My first semester in grad school left me with plenty of new concepts, ideas and thoughts in my head. I want to write about them to help me distill them, realize what questions I have unanswered, make new connections and have a record of this process. Where to begin 🤔?

Let me start with my classes. I took 4 classes and audited a 5th one - in that order:

  • Natural Language Processing,
  • Introduction to Databases,
  • System-on-Chip Platforms,
  • Heterogenous Computing for Signal and Data Processing, and
  • Computer Architecture

I want to continue to some of my favorite ideas from my courses.

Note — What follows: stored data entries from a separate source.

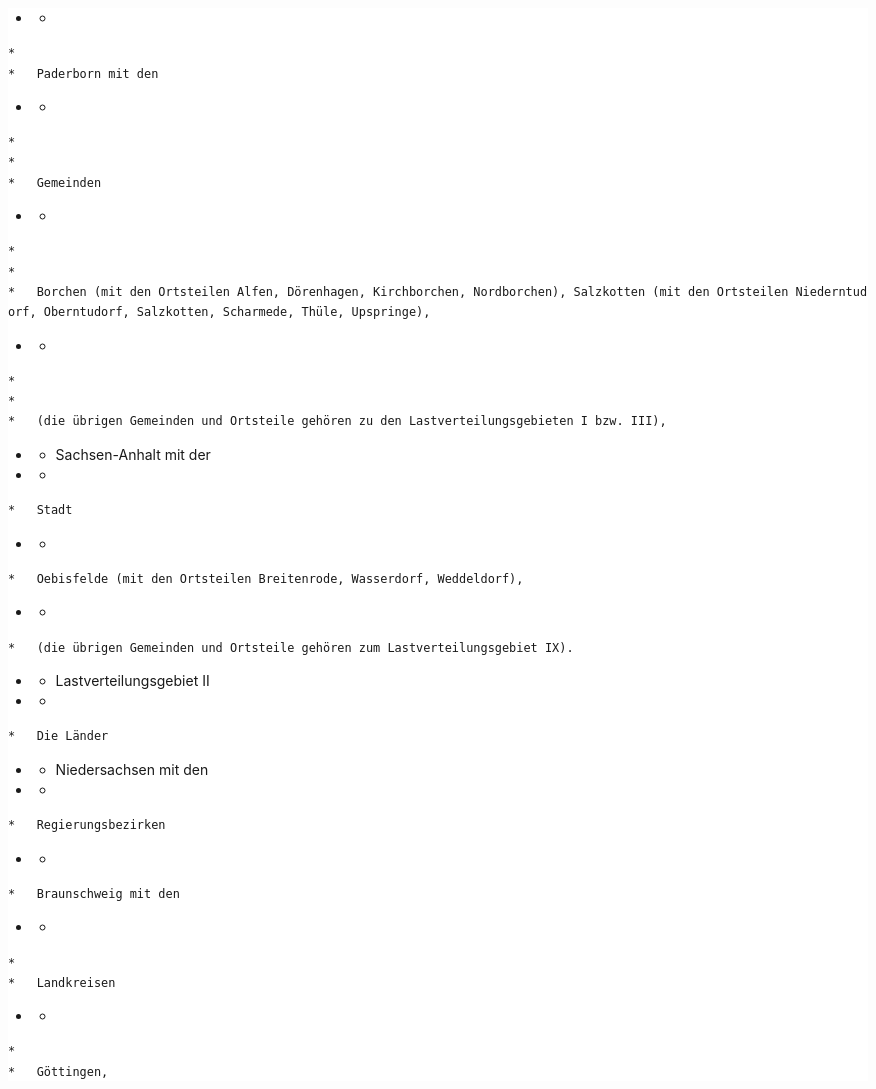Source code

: 
*    *
    *
    *   Paderborn mit den


*    *
    *
    *
    *   Gemeinden


*    *
    *
    *
    *   Borchen (mit den Ortsteilen Alfen, Dörenhagen, Kirchborchen, Nordborchen), Salzkotten (mit den Ortsteilen Niederntudorf, Oberntudorf, Salzkotten, Scharmede, Thüle, Upspringe),


*    *
    *
    *
    *   (die übrigen Gemeinden und Ortsteile gehören zu den Lastverteilungsgebieten I bzw. III),


*    *   Sachsen-Anhalt mit der


*    *
    *   Stadt


*    *
    *   Oebisfelde (mit den Ortsteilen Breitenrode, Wasserdorf, Weddeldorf),


*    *
    *   (die übrigen Gemeinden und Ortsteile gehören zum Lastverteilungsgebiet IX).


*    *   Lastverteilungsgebiet II


*    *
    *   Die Länder


*    *   Niedersachsen mit den


*    *
    *   Regierungsbezirken


*    *
    *   Braunschweig mit den


*    *
    *
    *   Landkreisen


*    *
    *
    *   Göttingen,
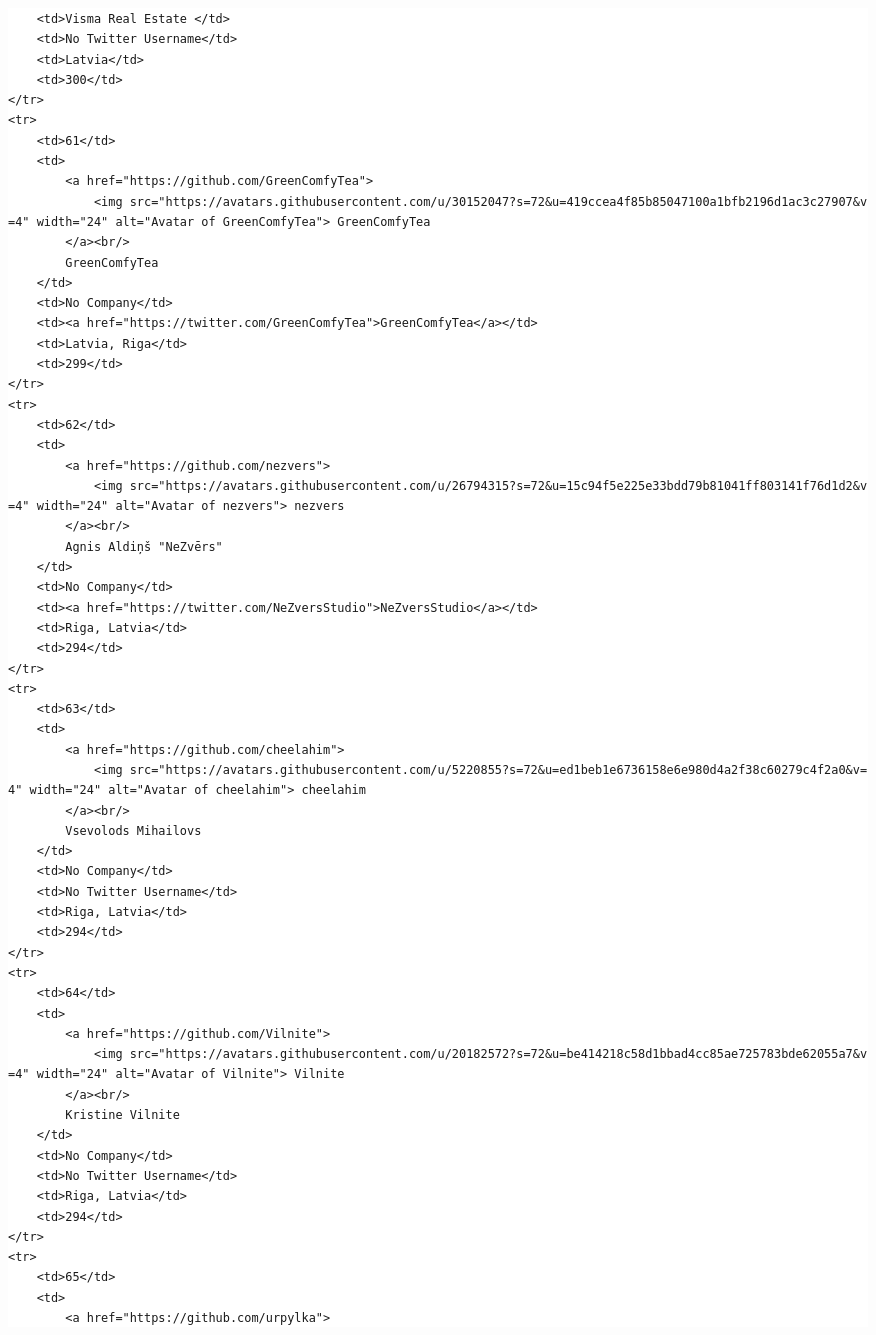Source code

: 		<td>Visma Real Estate </td>
		<td>No Twitter Username</td>
		<td>Latvia</td>
		<td>300</td>
	</tr>
	<tr>
		<td>61</td>
		<td>
			<a href="https://github.com/GreenComfyTea">
				<img src="https://avatars.githubusercontent.com/u/30152047?s=72&u=419ccea4f85b85047100a1bfb2196d1ac3c27907&v=4" width="24" alt="Avatar of GreenComfyTea"> GreenComfyTea
			</a><br/>
			GreenComfyTea
		</td>
		<td>No Company</td>
		<td><a href="https://twitter.com/GreenComfyTea">GreenComfyTea</a></td>
		<td>Latvia, Riga</td>
		<td>299</td>
	</tr>
	<tr>
		<td>62</td>
		<td>
			<a href="https://github.com/nezvers">
				<img src="https://avatars.githubusercontent.com/u/26794315?s=72&u=15c94f5e225e33bdd79b81041ff803141f76d1d2&v=4" width="24" alt="Avatar of nezvers"> nezvers
			</a><br/>
			Agnis Aldiņš "NeZvērs"
		</td>
		<td>No Company</td>
		<td><a href="https://twitter.com/NeZversStudio">NeZversStudio</a></td>
		<td>Riga, Latvia</td>
		<td>294</td>
	</tr>
	<tr>
		<td>63</td>
		<td>
			<a href="https://github.com/cheelahim">
				<img src="https://avatars.githubusercontent.com/u/5220855?s=72&u=ed1beb1e6736158e6e980d4a2f38c60279c4f2a0&v=4" width="24" alt="Avatar of cheelahim"> cheelahim
			</a><br/>
			Vsevolods Mihailovs
		</td>
		<td>No Company</td>
		<td>No Twitter Username</td>
		<td>Riga, Latvia</td>
		<td>294</td>
	</tr>
	<tr>
		<td>64</td>
		<td>
			<a href="https://github.com/Vilnite">
				<img src="https://avatars.githubusercontent.com/u/20182572?s=72&u=be414218c58d1bbad4cc85ae725783bde62055a7&v=4" width="24" alt="Avatar of Vilnite"> Vilnite
			</a><br/>
			Kristine Vilnite
		</td>
		<td>No Company</td>
		<td>No Twitter Username</td>
		<td>Riga, Latvia</td>
		<td>294</td>
	</tr>
	<tr>
		<td>65</td>
		<td>
			<a href="https://github.com/urpylka">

An Exciting Time for Software, Algorithms and Computer Architecture

The key motivating idea for my SoC Platforms, Heterogenous Computing and Comp Arch classes was that there is an increasing demand for computational processing power spearheaded by AI that can’t be met by performance improvements from continuing transistor miniaturization due to the slowing down of Moore’s Law, and the end of Dennard Scaling in the early 2000s.

To meet this demand we’ll need to look for performance enhancements elsewhere. The authors of the paper “There’s plenty of room at the Top: What will drive computer performance after Moore’s law?” firmly believe the performance gains will need to come from software, algorithms and hardware architecture.

The Elegance of GPUs

It was my first time writing software for GPUs, and one thing became clear. To write good software for GPUs, it is crucial to have a good understanding of the GPU architecture.

I found the foundational idea of the design of GPUs to be very elegant.

GPUs are SIMD engines under the hood that are programmed using threads instead of SIMD instructions. GPUs follow the Single Program Multiple Data programming model while following a SIMD execution model by grouping the threads executing the same instruction onto a warp(NVIDIA)/wavefront(AMD).

The warp/wavefront is essentially a SIMD operation formed by the hardware.

So in essence a GPU is a SIMT machine where multiple instruction streams of scalar instructions (threads) are dynamically grouped for execution.

Additionally, GPUs interleave the execution of the warps/wavefronts via warp-level fine-granined multithreading to tolarate long latency.

The HetSys Courses from 2022 & 2023 available on YouTube taught by Dr. Juan Gomez Luna at ETH Zurich were an excellent resource to dive into the architecture of GPUs.

Unfortunately, I found the elegance of GPUs to not extend to programming them. Writing code for a single thread, while ensuring all threads properly operate on their corresponding data elements was tougher than expected.